[Selected extract — start]
Linux founder Linus Torvalds has ridiculed the likes of Stephen Hawking, Elon Musk and Steve Wozniak who are afraid that Artificial intelligence (AI) poses a threat to humans.
Torvalds (pictured) aired his views on AI during a Q&A on Slashdot, during which he described Wozniak's claims that humans will be become the pets of robots in the future as thoughts derived from science fiction.
"I just don't see the thing to be fearful of. The whole 'singularity' [whereby machines transcend biology and humanity] kind of event? It's science fiction, and not very good sci-fi at that, in my opinion. Unending exponential growth? What drugs are those people on? I mean, really," he said.
Torvalds is more welcoming of the intelligent machines and computers, although he believes that effective AI is a long way off and will not surpass anything beyond machine learning any time soon.
"We'll get AI, and it will almost certainly be through something very much like recurrent neural networks," he said.
"And the thing is, since that kind of AI will need training, it won't be 'reliable' in the traditional computer sense.
"It's not the old rule-based prolog [high-level computer programming language designed for AI] days, when people thought they'd ‘understand' what the actual decisions were in an AI."
Torvalds suggested that these neural networks will be very interesting but prohibitively difficult to produce, which will limit where they are deployed, the size of the networks and their function.
Instead, Torvalds predicts that the technology industry will produce more advanced versions of AI systems for language and pattern recognition.
"I just don't see the situation where you suddenly have some existential crisis because your dishwasher is starting to discuss Sartre with you," he added.
"Anybody who thinks any different is just deluding themselves."
[Selected extract — finish]
[Record extracts — start]
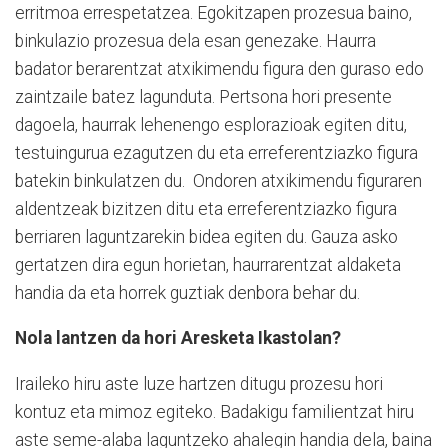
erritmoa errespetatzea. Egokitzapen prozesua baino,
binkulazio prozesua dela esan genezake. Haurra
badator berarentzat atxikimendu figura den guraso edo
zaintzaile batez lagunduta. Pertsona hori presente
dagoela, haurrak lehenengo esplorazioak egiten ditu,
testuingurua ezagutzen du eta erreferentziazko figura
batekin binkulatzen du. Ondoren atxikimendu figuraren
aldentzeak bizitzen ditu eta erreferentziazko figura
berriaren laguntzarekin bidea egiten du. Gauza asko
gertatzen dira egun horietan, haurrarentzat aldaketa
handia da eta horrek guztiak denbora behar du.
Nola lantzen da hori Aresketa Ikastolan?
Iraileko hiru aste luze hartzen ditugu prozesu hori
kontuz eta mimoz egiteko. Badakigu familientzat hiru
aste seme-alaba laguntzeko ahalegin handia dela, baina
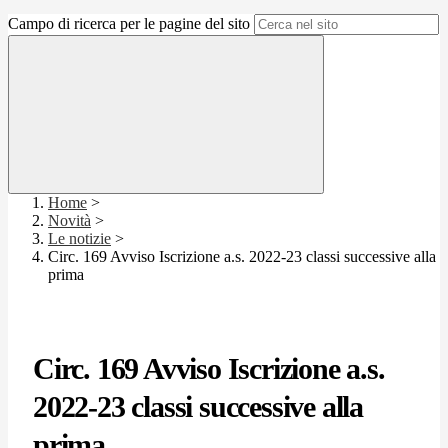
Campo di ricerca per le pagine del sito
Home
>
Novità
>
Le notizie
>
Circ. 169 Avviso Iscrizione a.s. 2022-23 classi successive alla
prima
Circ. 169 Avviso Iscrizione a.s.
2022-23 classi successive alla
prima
[Record extracts — finish]
[Record extracts — start]
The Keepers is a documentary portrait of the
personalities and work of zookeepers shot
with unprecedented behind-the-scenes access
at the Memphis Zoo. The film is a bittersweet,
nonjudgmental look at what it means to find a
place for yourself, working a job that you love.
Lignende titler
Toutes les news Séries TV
[Record extracts — finish]
[Record extracts — start]
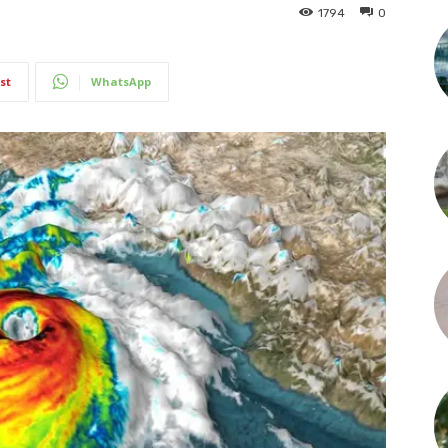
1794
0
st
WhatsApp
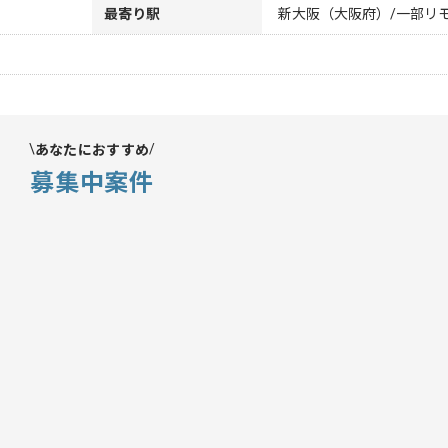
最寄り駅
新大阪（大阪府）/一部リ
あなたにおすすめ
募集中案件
[Record extracts — finish]
## Problem description
From the article on Linus Torvalds's views on AI, return the passage that begins at the words "Torvalds suggested that" and stops after the words "and their function.", copied word for word.

## Written answer
Torvalds suggested that these neural networks will be very interesting but prohibitively difficult to produce, which will limit where they are deployed, the size of the networks and their function.